Peaceful force – 22 percent
Contributes to conflict and instability – 78 percent
3.) Do you think the government of Iran has the support of its people or not?
Support – 34 percent
No support – 66 percent
4.) Do you think Iran is a working democracy or is it run by a group of religious leaders who claim absolute power based on religion?
Working democracy – 18 percent
Religious leadership control – 82 percent
1.) Do you approve or disapprove of the way the U.S. government is handling Iran?
Approve – 45 percent
Disapprove – 55 percent
2.) Do you think President Trump is too tough, too lenient or just right in dealing with Iran?
Too tough – 25 percent
Too lenient – 36 percent
Just right – 38 percent
3.) Should the United States have launched a military strike on Iran after it shot down an unmanned U.S. drone in international waters?
Attacked – 28 percent
Not attacked – 72 percent
4.) Do you support or oppose President Trump's decision to cancel a strike on the Iranian military because it would have led to 150 Iranian deaths and, in his view, was not a proportional response to the shooting down of the U.S. drone?
Support – 78 percent
Oppose – 22 percent
5.) Do you think the odds of the United States going to war with Iran are high or low?
High – 37 percent
Low – 32 percent
Unsure – 31 percent
6.) Would you support or oppose the U.S. government launching a military strike on Iran if it announces it now has nuclear weapons?
Support – 52 percent
Oppose – 48 percent
When asked what the U.S. governments strategy on Iran should be, the following answers were given:
Seek a negotiated solution – 28 percent
Continue to financially pressure and isolate Iran – 26 percent
Maintain a strong military presence and respond to Iran's attacks – 25 percent
Declare war on Iran – 5 percent
Most tellingly, when asked it they would support another U.S.-led military engagement in the Middle East, only 38 percent supported another war compared to 62 percent who were in opposition. As well, only 32 percent of Americans felt that the United States was gaining influence in the Middle East when compared to external powers including Russia and China with 68 percent feeling that Washington was losing its influence in the Middle East.

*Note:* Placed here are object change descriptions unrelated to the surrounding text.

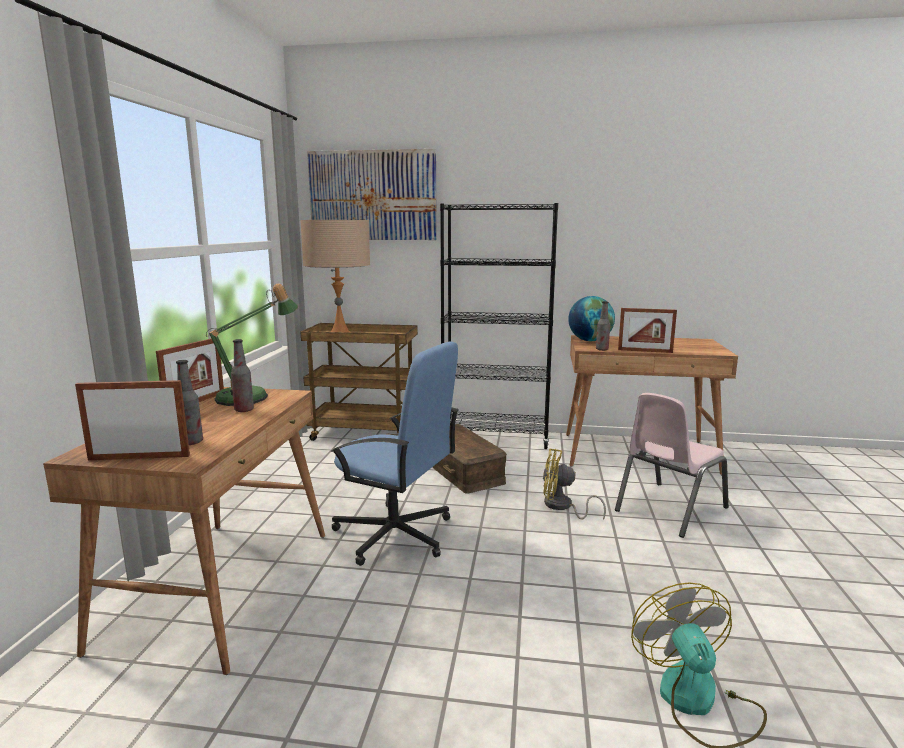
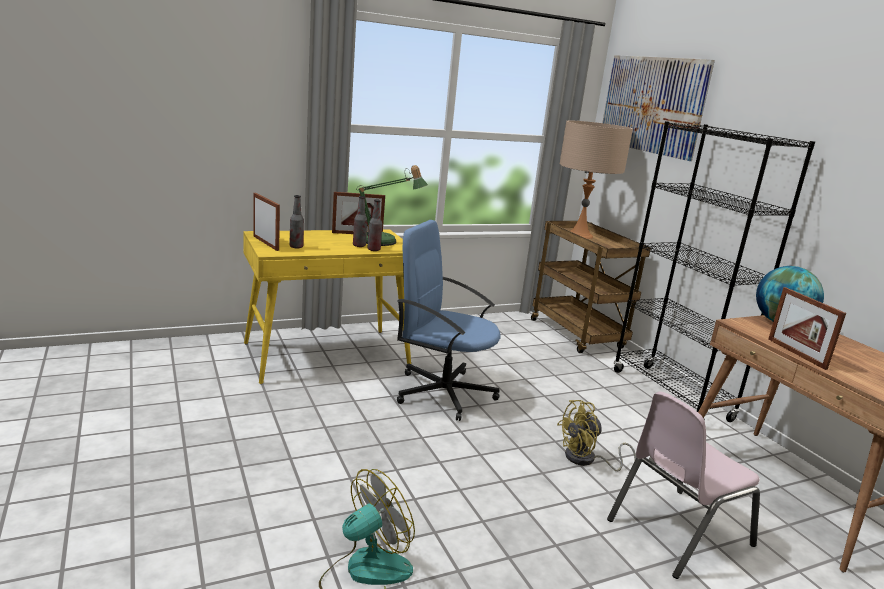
camera: 55 degrees right, 5 degrees up
(221, 586) = (327, 355): brown desk -> yellow desk
(395, 535) = (443, 392): blue office chair -> blue office chair turned 120 degrees clockwise
(463, 470) = (580, 394): brown storage box -> none
(562, 507) = (586, 460): yellow fan -> yellow fan turned 90 degrees counterclockwise
(602, 349) = (750, 331): bottle -> bottle (373, 250)
(669, 509) = (677, 532): pink chair -> pink chair turned 45 degrees counterclockwise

It is interesting to see how Americans view Iran, its people and how Washington is managing this geopolitical "hot potato". An overwhelming majority of Americans do not support United States involvement in yet another Middle East war given the failures in Syria, Iraq and Libya not to mention the nearly two decade-long stalemate in Afghanistan. Should the two co-warriors who currently inhabit the positions of Secretary of State and National Security Advisor use their influence to persuade Donald Trump to enter what would likely be a very lengthy war of attrition in Iran, it may prove to be a very costly move for the Republican Party in November of 2020 given the lack of support for such actions among Main Street Americans.